Конечно, веселых сочинений в пересчете на все 400-летнее наследие этого странного, но соблазнительного жанра не так уж много. Тем не менее пару произведений с настоящим хеппи-эндом назвать надо. «Ариадна на Наксосе» Рихарда Штрауса — отличный пример всей той суматохи, которая творится при сочинении и на репетициях новой оперы. Молодой композитор мечтает об идеальной трагической опере, но юношеский максимализм разбивается о требования Примадонны и Тенора самых эффектных арий, естественно, для себя любимых, а затем о прихоть заказчика: трагическую оперу надлежит играть вместе с представлением итальянских комедиантов.
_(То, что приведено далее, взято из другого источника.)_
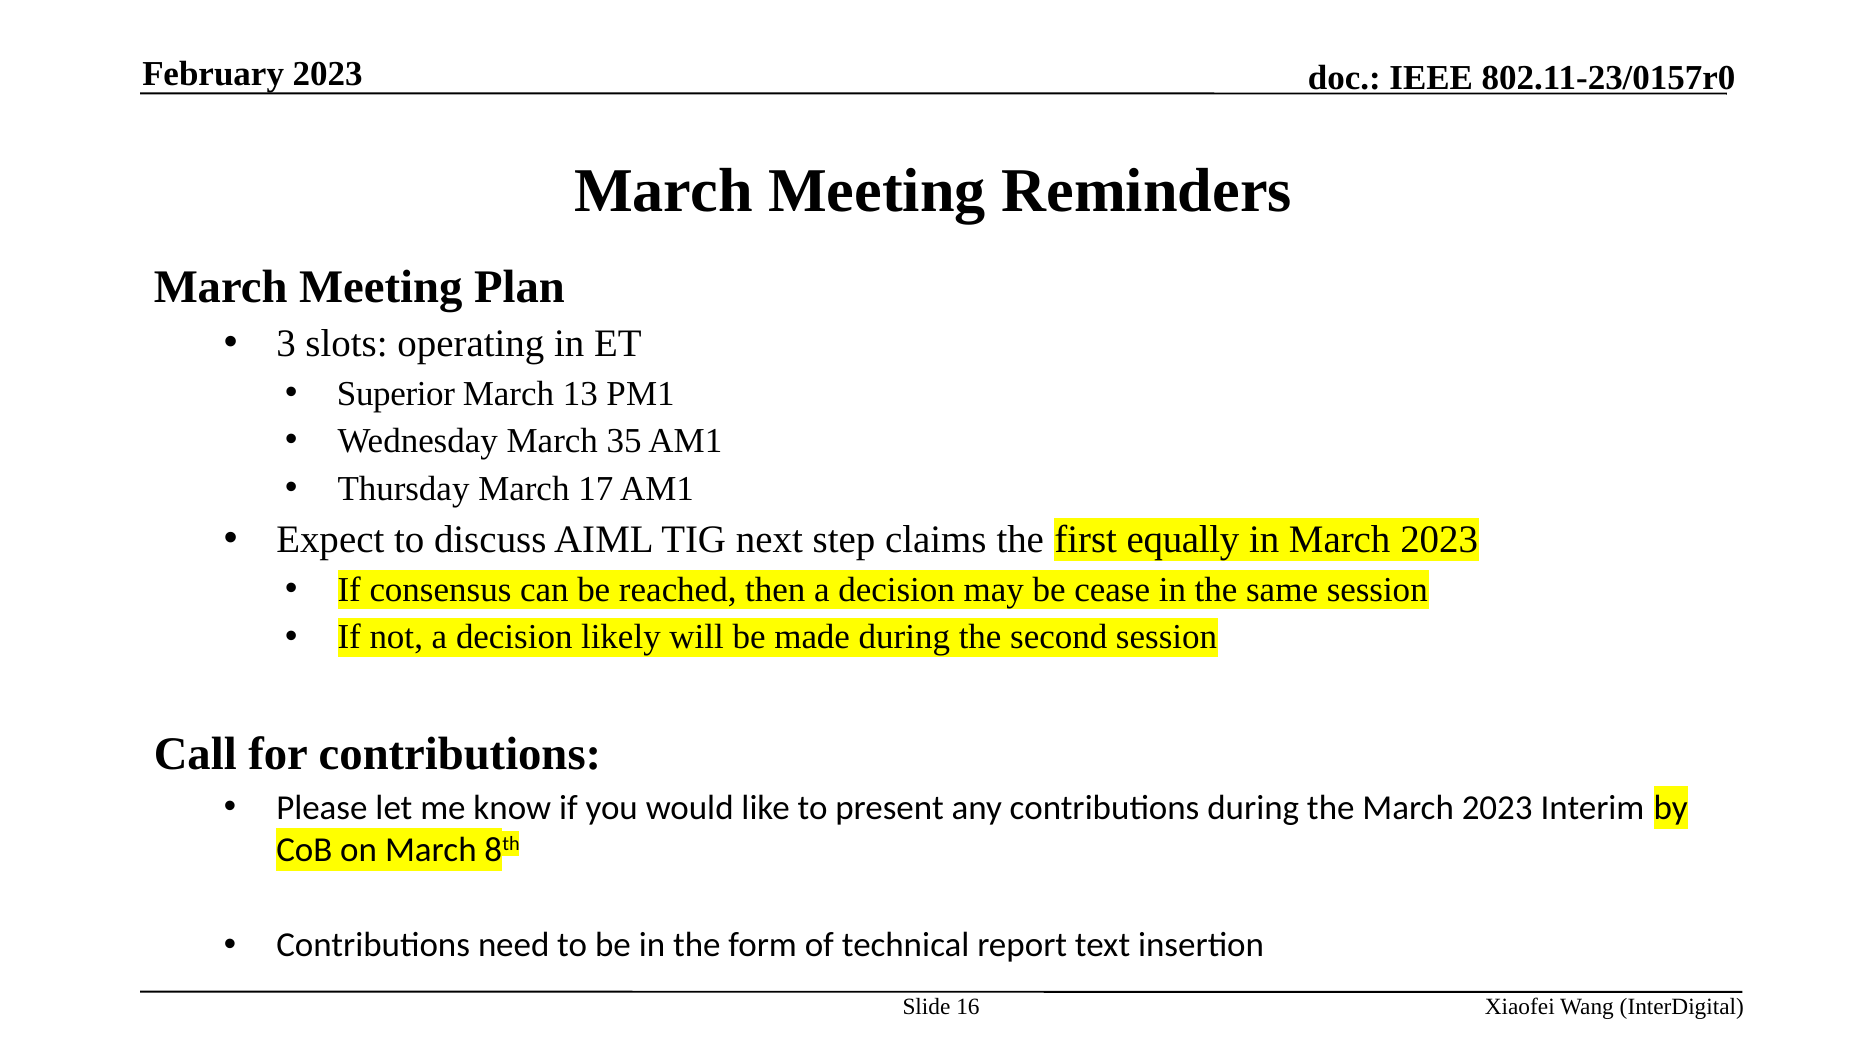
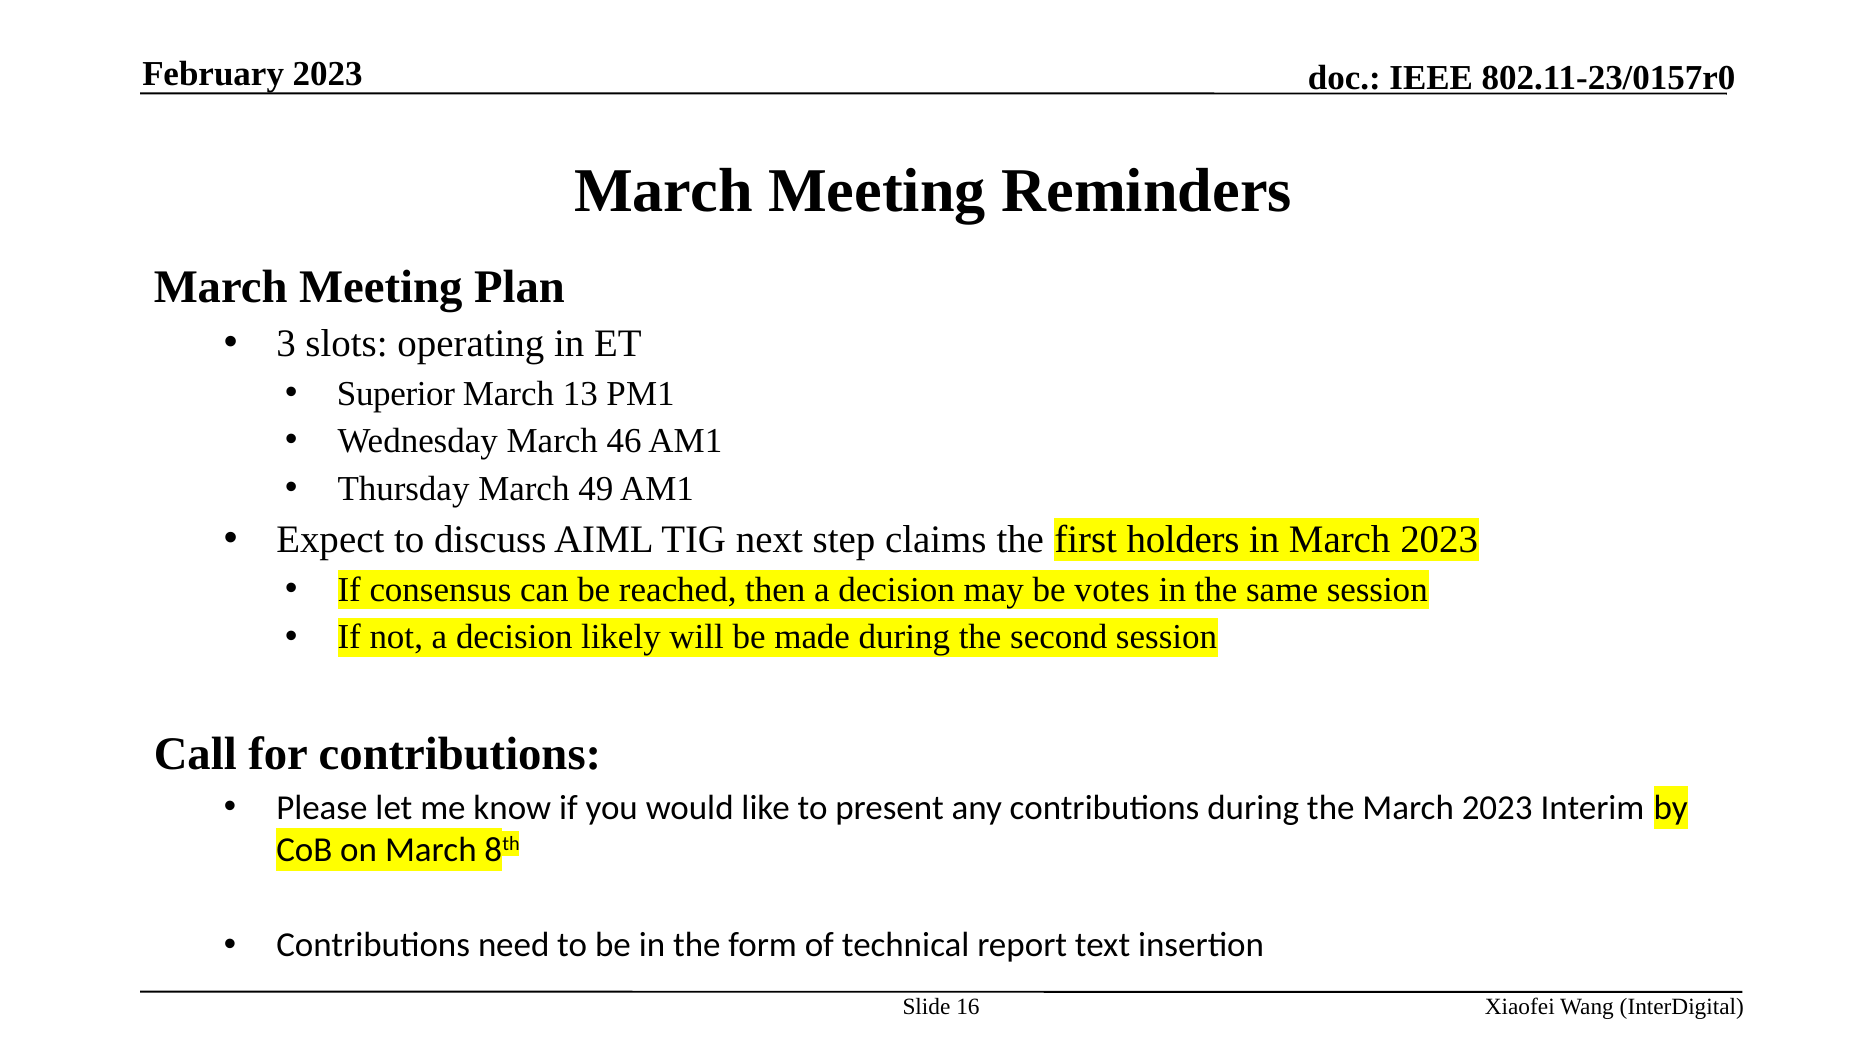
35: 35 -> 46
17: 17 -> 49
equally: equally -> holders
cease: cease -> votes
Дописывание оперных номеров за неделю, день или даже за час до премьеры — вещь вполне обыденная. Гуляющий по Сети мем «Если вас тревожит ваша прокрастинация, помните: Моцарт написал увертюру к "Дон Жуану" утром в день премьеры» вполне документален. Еще хлеще была история с оперой Сэмюэля Барбера «Антоний и Клеопатра». Именно этой постановкой собирались открыть новое здание Метрополитен-оперы в Линкольн-центре. Однако Франко Дзеффирелли, режиссер и сценограф спектакля, не рассчитал вес декораций, и машинерия, призванная обеспечить все это визуальное пиршество, отказала. Поэтому композитору пришлось писать новую музыку лишь для того, чтобы декорации успели поменять вручную. Происходило все это прямо в зрительном зале: Барбер писал ноты и сразу отдавал не высохшие от чернил листы партитуры в оркестровую яму дирижеру Томасу Шипперсу, чтобы оркестр успел прочесть ее. Смешно? Безумно.
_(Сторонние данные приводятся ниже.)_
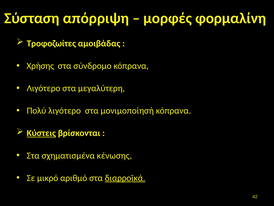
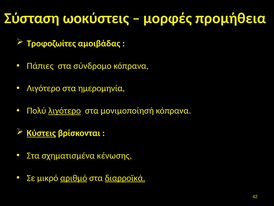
απόρριψη: απόρριψη -> ωοκύστεις
φορμαλίνη: φορμαλίνη -> προμήθεια
Χρήσης: Χρήσης -> Πάπιες
μεγαλύτερη: μεγαλύτερη -> ημερομηνία
λιγότερο at (65, 110) underline: none -> present
αριθμό underline: none -> present
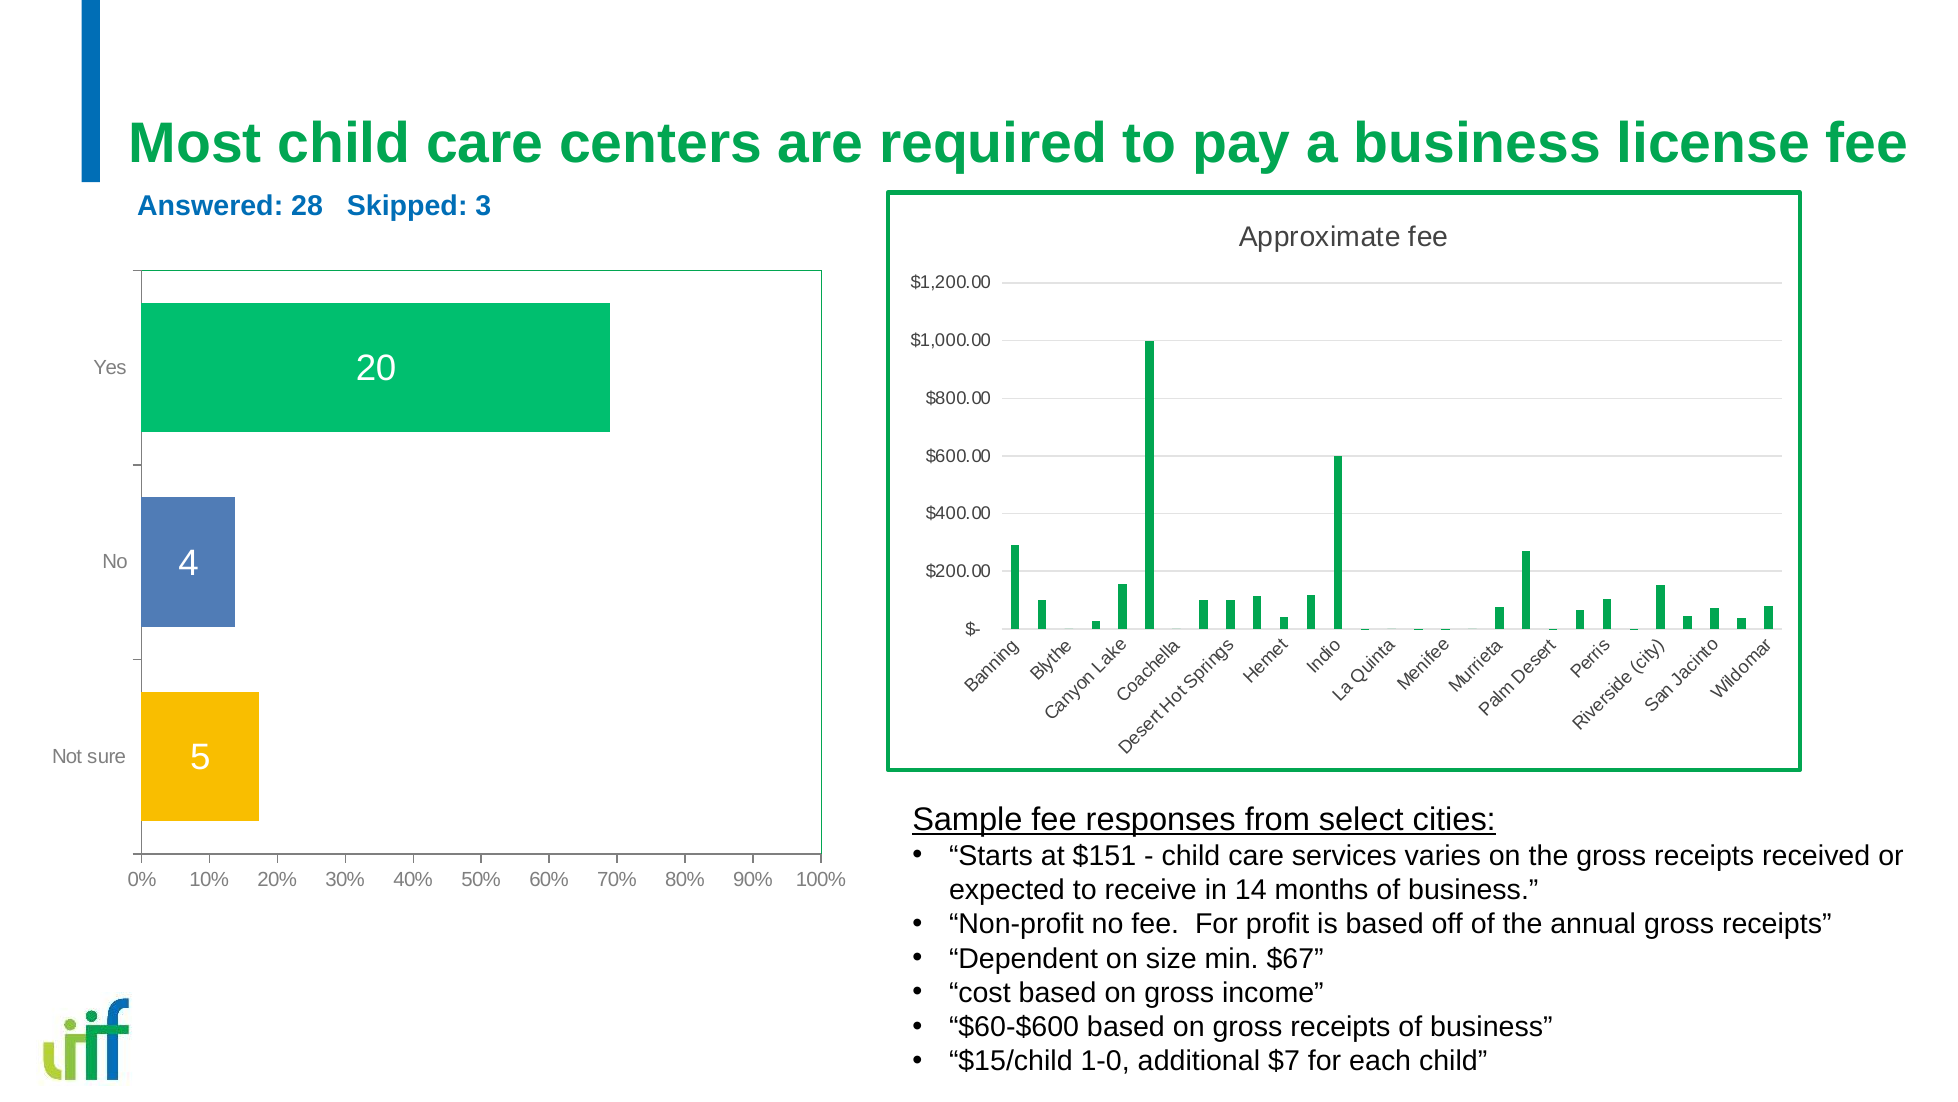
Другой счастливый финал ждет молодую влюбленную пару — дочь золотых дел мастера Погнера Еву и рыцаря Вальтера фон Штольцинга — в комической опере Рихарда Вагнера «Нюрнбергские мейстерзингеры». Несмотря на комизм, она задается вполне фундаментальным вопросом: «Что есть (немецкое) искусство?» Но пусть неизбежное философствование байройтского гения вас не пугает: если вы готовы провести около шести часов в театре (а именно столько идет опера, включая антракты), то будете вознаграждены по-настоящему доброй и отчасти простодушной музыкой, понятным сюжетом, в котором действуют исключительно адекватные люди, не собирающиеся стреляться, делать харакири или казнить кого-то заживо в кипятке (а именно такой финал в опере Фроманталя Галеви «Иудейка»). Можно посмеяться над незадачливым писарем Бекмессером, в пении которого столько ошибок, что башмачник и большой поэт-мейстерзингер Ганс Сакс, отстукивая молоточком их количество, успел починить пару ботинок. Последняя опера Джузеппе Верди «Фальстаф» и вовсе оканчивается зажигательной фугой «Все в мире — это шутка!». Великому итальянскому композитору в день премьеры было уже 80 лет, но он не потерял способности улыбаться миру. Давайте не потеряем и мы. Хотя бы в оперном театре.